Alessandrina è senza dubbio una delle più grandi mistiche del secolo XX. Il papa proclamandola beata ha detto: «Nell’esempio della beata Alessandrina espresso nella trilogia “soffrire, amare, riparare” i cristiani possono trovare lo stimolo e la motivazione per nobilitare tutto ciò che la vita ha di doloroso e di triste attraverso la prova d’amore più grande: sacrificare la vita per chi si ama».

 

Enrico dal Covolo, sdb

 

1 Per una bibliografia essenziale in lingua italiana segnaliamo:

PASQUALE Umberto, Alexandrina Maria da Costa, Elle Di Ci, Torino 1960.

SIGNORILE Eugenia e Chiaffredo (a cura), Alexandrina Maria da Costa, Figlia del dolore madre di amore (quasi una autobiografia), Mimep-Docete, Milano 1990.

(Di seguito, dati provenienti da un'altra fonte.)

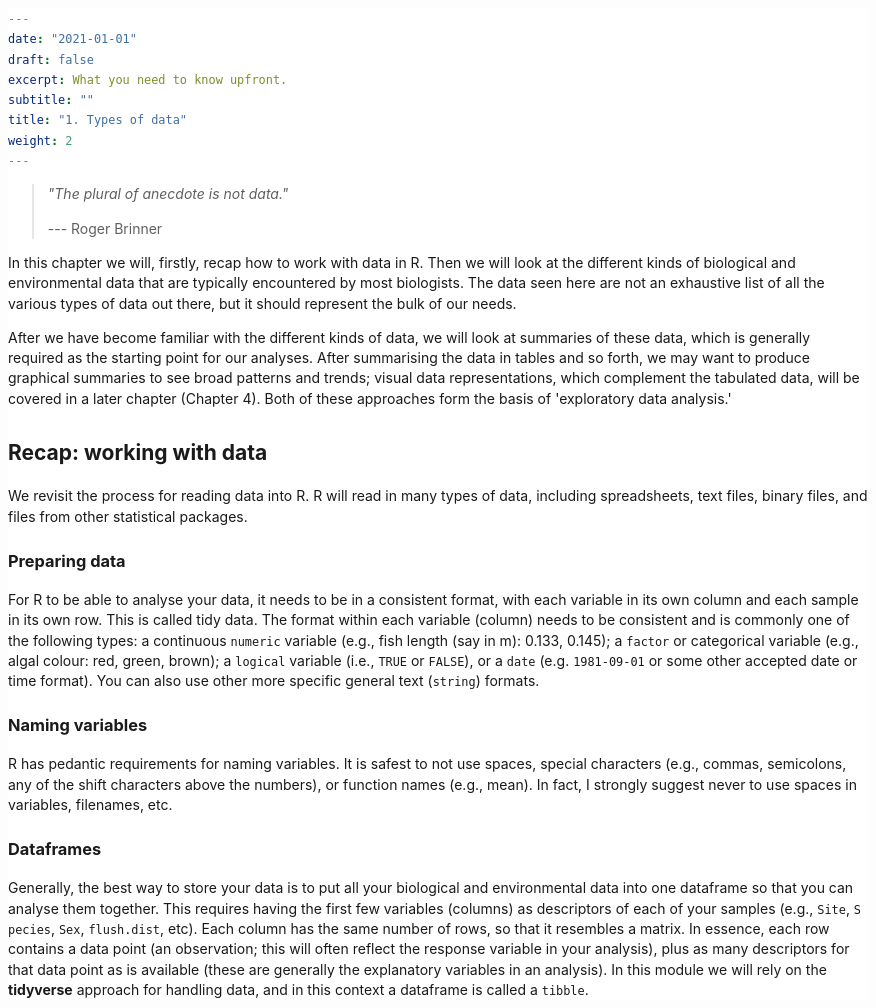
 ```yaml
---
date: "2021-01-01"
draft: false
excerpt: What you need to know upfront.
subtitle: ""
title: "1. Types of data"
weight: 2
---
```




> *"The plural of anecdote is not data."*
>
> --- Roger Brinner



In this chapter we will, firstly, recap how to work with data in R. Then we will look at the different kinds of biological and environmental data that are typically encountered by most biologists. The data seen here are not an exhaustive list of all the various types of data out there, but it should represent the bulk of our needs.

After we have become familiar with the different kinds of data, we will look at summaries of these data, which is generally required as the starting point for our analyses. After summarising the data in tables and so forth, we may want to produce graphical summaries to see broad patterns and trends; visual data representations, which complement the tabulated data, will be covered in a later chapter (Chapter 4). Both of these approaches form the basis of 'exploratory data analysis.'

## Recap: working with data

We revisit the process for reading data into R. R will read in many types of data, including spreadsheets, text files, binary files, and files from other statistical packages.

### Preparing data

For R to be able to analyse your data, it needs to be in a consistent format, with each variable in its own column and each sample in its own row. This is called tidy data. The format within each variable (column) needs to be consistent and is commonly one of the following types: a continuous `numeric` variable (e.g., fish length (say in m): 0.133, 0.145); a `factor` or categorical variable (e.g., algal colour: red, green, brown); a `logical` variable (i.e., `TRUE` or `FALSE`), or a `date` (e.g. `1981-09-01` or some other accepted date or time format). You can also use other more specific general text (`string`) formats.

### Naming variables

R has pedantic requirements for naming variables. It is safest to not use spaces, special characters (e.g., commas, semicolons, any of the shift characters above the numbers), or function names (e.g., mean). In fact, I strongly suggest never to use spaces in variables, filenames, etc.

### Dataframes

Generally, the best way to store your data is to put all your biological and environmental data into one dataframe so that you can analyse them together. This requires having the first few variables (columns) as descriptors of each of your samples (e.g., `Site`, `Species`, `Sex`, `flush.dist`, etc). Each column has the same number of rows, so that it resembles a matrix. In essence, each row contains a data point (an observation; this will often reflect the response variable in your analysis), plus as many descriptors for that data point as is available (these are generally the explanatory variables in an analysis). In this module we will rely on the **tidyverse** approach for handling data, and in this context a dataframe is called a `tibble`.
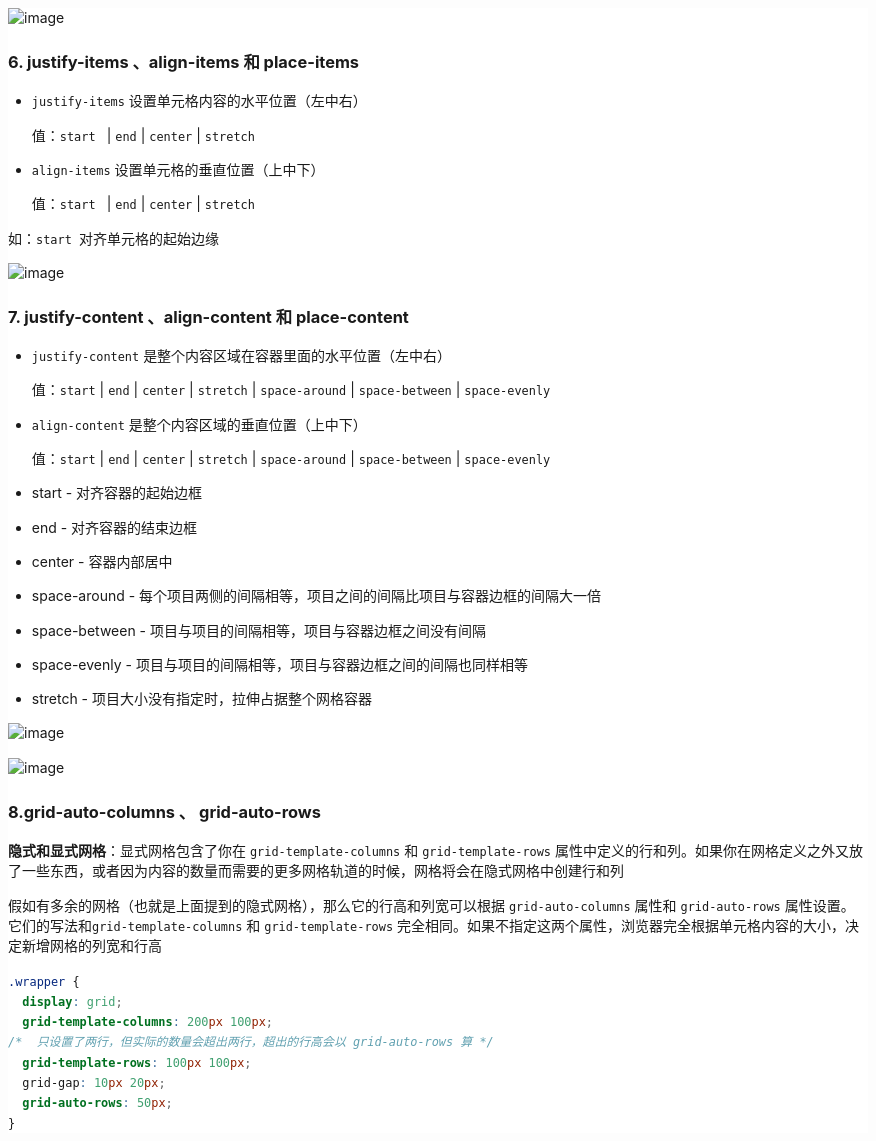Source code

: ![image](../assets/css/173895923f11dd83~tplv-t2oaga2asx-zoom-in-crop-mark:3024:0:0:0.awebp)

### 6. justify-items 、align-items 和 place-items

* `justify-items` 设置单元格内容的水平位置（左中右）

  值：`start ` | `end` | `center` | `stretch`

* `align-items` 设置单元格的垂直位置（上中下）

  值：`start ` | `end` | `center` | `stretch`

如：`start `对齐单元格的起始边缘

![image](../assets/css/1738959244947d96~tplv-t2oaga2asx-zoom-in-crop-mark:3024:0:0:0.awebp)

### 7. justify-content 、align-content 和 place-content

- `justify-content` 是整个内容区域在容器里面的水平位置（左中右）

  值：`start` | `end` | `center` | `stretch` | `space-around` | `space-between` | `space-evenly`

- `align-content` 是整个内容区域的垂直位置（上中下）

  值：`start` | `end` | `center` | `stretch` | `space-around` | `space-between` | `space-evenly`

- start - 对齐容器的起始边框
- end - 对齐容器的结束边框
- center - 容器内部居中

- space-around - 每个项目两侧的间隔相等，项目之间的间隔比项目与容器边框的间隔大一倍
- space-between - 项目与项目的间隔相等，项目与容器边框之间没有间隔
- space-evenly - 项目与项目的间隔相等，项目与容器边框之间的间隔也同样相等
- stretch - 项目大小没有指定时，拉伸占据整个网格容器

![image](../assets/css/173895926d20f5d6~tplv-t2oaga2asx-zoom-in-crop-mark:3024:0:0:0.awebp)

![image](../assets/css/173895927ba770c4~tplv-t2oaga2asx-zoom-in-crop-mark:3024:0:0:0.awebp)

### 8.grid-auto-columns 、 grid-auto-rows 

**隐式和显式网格**：显式网格包含了你在 `grid-template-columns` 和 `grid-template-rows` 属性中定义的行和列。如果你在网格定义之外又放了一些东西，或者因为内容的数量而需要的更多网格轨道的时候，网格将会在隐式网格中创建行和列

假如有多余的网格（也就是上面提到的隐式网格），那么它的行高和列宽可以根据 `grid-auto-columns` 属性和 `grid-auto-rows` 属性设置。它们的写法和`grid-template-columns` 和 `grid-template-rows` 完全相同。如果不指定这两个属性，浏览器完全根据单元格内容的大小，决定新增网格的列宽和行高

```css
.wrapper {
  display: grid;
  grid-template-columns: 200px 100px;
/*  只设置了两行，但实际的数量会超出两行，超出的行高会以 grid-auto-rows 算 */
  grid-template-rows: 100px 100px;
  grid-gap: 10px 20px;
  grid-auto-rows: 50px;
}
```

AMORTH Gabriele, Dietro un sorriso. Alessandrina Maria da Costa, Edizioni Paoline, Cinisello Balsamo 1992.

SCRIMIERI PEDRIALI Maria Rita (a cura), Venerabile Alexandrina M. da Costa , “...come l’ape, di fiore in fiore...”. L’opera di amore e di riparazione a Gesù eucaristico, Elle Di Ci, Leumann (Torino) 1999.

PASQUALE Umberto, Alexandrina Maria da Costa lampada d’amore, Elle Di Ci, Leumann (Torino) 2004.